**TASK DETAILS**
Please restate the records that follow word for word, omitting any images.

(Saved data entries)
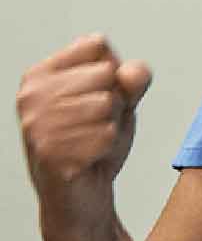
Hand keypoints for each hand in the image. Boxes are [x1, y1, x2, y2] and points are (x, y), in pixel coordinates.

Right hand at [16, 35, 152, 228]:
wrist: (83, 195)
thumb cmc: (95, 142)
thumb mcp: (121, 101)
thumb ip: (132, 78)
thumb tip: (132, 72)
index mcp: (41, 75)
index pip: (97, 44)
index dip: (112, 72)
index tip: (97, 97)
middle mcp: (31, 96)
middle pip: (105, 72)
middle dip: (114, 101)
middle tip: (95, 125)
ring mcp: (36, 125)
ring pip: (107, 103)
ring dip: (110, 125)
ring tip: (90, 141)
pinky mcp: (49, 152)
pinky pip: (105, 133)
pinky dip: (107, 147)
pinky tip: (88, 157)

**EXPECTED ANSWER**
Hand keypoints for each hand in the image. Boxes are [x1, y1, x2, y2] and points are (x, y), in pixel coordinates.

Right hand at [16, 35, 152, 228]:
wrist: (83, 195)
thumb cmc: (95, 142)
thumb mcp: (121, 101)
thumb ip: (132, 78)
thumb tip: (132, 72)
index mcp: (41, 75)
index pip: (97, 44)
index dip: (112, 72)
index tip: (97, 97)
middle mcp: (31, 96)
middle pip: (105, 72)
middle dip: (114, 101)
middle tip: (95, 125)
ring mcp: (36, 125)
ring pip: (107, 103)
ring dip: (110, 125)
ring tip: (90, 141)
pinky mcp: (49, 152)
pinky pip: (105, 133)
pinky dip: (107, 147)
pinky tip: (88, 157)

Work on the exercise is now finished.